Vertical bedsheets and tarps on the ground soon crawling with specimens.

A great thing about lights, Lemann said, is that insects will stay by them almost until dawn, letting collectors walk out to see what else may be resting on leaves, twigs or the ground. At night he can pluck grasshoppers and dragonflies off of plants and pick up big garden spiders and golden silk spiders in their webs.

He was happy with a haul of 31 water scavenger beetles, eight giant water bugs, eight dragonflies, two predaceous diving beetles, a patent-leather beetle and a spider. Dragonflies he freezes and cooks: “They taste like soft-shelled crab.”
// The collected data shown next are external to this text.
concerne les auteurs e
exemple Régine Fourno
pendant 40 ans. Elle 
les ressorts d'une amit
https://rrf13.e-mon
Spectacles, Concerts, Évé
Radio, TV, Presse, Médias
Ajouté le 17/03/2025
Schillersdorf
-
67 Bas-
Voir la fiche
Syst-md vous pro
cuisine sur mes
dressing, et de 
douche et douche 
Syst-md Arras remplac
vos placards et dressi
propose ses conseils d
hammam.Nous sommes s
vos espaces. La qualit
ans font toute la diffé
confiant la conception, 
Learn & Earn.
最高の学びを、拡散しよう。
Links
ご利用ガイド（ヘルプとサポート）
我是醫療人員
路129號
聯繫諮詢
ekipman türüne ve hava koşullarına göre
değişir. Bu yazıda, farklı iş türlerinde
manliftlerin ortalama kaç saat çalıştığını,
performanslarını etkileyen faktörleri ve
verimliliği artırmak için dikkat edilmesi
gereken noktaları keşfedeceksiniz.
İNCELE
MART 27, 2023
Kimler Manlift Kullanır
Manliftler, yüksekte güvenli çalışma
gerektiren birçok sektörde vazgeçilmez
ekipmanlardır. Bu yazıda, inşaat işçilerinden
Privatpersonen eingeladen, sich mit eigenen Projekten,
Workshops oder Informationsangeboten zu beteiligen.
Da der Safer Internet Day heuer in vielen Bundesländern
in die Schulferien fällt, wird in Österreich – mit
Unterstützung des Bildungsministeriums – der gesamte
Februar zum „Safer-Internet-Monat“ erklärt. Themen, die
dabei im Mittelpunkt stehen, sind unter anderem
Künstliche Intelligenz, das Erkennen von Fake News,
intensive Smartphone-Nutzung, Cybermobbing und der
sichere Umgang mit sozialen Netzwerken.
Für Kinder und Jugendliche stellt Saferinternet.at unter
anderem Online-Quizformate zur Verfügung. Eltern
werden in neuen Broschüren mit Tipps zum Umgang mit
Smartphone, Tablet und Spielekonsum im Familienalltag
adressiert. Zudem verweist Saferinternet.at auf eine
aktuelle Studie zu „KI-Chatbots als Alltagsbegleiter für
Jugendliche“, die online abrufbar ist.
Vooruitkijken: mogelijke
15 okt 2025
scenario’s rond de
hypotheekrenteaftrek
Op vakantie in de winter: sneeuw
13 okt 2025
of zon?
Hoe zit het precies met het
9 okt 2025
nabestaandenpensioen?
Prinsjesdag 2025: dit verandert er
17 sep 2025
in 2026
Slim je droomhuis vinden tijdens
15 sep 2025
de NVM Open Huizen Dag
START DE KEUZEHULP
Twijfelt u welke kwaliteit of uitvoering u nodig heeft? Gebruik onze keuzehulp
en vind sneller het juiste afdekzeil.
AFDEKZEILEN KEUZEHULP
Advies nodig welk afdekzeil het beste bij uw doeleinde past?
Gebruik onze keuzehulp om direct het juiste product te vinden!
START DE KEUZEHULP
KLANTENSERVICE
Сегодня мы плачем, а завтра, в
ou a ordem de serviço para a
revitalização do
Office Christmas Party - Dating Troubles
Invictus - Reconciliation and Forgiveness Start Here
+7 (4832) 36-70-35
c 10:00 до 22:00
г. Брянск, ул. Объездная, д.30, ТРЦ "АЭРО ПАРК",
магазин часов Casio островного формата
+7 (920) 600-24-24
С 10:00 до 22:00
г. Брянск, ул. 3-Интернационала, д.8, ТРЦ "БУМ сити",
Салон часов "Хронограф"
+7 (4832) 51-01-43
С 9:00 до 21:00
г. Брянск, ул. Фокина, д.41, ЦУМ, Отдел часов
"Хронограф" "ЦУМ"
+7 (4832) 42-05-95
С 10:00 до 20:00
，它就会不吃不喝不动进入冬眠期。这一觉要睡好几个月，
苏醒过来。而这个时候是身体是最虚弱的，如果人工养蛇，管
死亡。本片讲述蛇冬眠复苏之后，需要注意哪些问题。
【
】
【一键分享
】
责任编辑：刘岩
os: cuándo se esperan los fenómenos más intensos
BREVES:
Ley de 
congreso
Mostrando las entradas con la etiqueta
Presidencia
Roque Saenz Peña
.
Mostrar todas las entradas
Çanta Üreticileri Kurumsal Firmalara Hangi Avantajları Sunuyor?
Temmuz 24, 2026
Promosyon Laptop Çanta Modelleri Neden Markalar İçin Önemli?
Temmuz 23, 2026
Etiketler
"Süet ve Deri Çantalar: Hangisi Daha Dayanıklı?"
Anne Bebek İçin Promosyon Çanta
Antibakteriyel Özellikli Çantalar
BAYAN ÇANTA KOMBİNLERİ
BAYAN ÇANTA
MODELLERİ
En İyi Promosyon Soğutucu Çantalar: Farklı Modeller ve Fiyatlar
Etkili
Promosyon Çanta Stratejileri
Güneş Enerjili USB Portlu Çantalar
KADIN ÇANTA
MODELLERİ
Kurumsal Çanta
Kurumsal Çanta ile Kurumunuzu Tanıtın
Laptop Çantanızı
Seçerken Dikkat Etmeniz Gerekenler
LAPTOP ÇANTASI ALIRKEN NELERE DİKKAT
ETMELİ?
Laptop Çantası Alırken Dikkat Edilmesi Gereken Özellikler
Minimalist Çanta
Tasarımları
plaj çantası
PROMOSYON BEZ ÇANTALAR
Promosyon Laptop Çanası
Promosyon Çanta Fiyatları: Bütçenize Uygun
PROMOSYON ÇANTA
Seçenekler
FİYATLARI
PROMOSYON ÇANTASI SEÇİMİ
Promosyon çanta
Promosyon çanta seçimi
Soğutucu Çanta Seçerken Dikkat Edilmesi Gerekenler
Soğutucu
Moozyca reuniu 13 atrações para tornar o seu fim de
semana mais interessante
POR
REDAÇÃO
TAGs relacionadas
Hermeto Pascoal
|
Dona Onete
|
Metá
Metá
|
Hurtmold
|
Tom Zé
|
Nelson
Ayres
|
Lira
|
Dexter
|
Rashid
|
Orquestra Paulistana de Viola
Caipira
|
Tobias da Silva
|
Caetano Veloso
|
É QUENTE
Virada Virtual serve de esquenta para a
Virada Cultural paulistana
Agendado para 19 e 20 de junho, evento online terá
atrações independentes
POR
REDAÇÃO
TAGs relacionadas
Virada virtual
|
Whirligig beetles, though small, are interesting in groups. Lemann returned to New Orleans with about 300 in two plastic boxes and two big tubs that once held refrigerated cookie dough.

Seventy-three went into the swamp exhibit. The rest are potential replacements. The beetles don’t breed in captivity, so it’s a numbers game: if two-thirds of each group die, the larger group will still have enough survivors to replenish the display.

“We’re just rolling the dice and hoping we have that really neat animal for as long as we can,” Lemann said.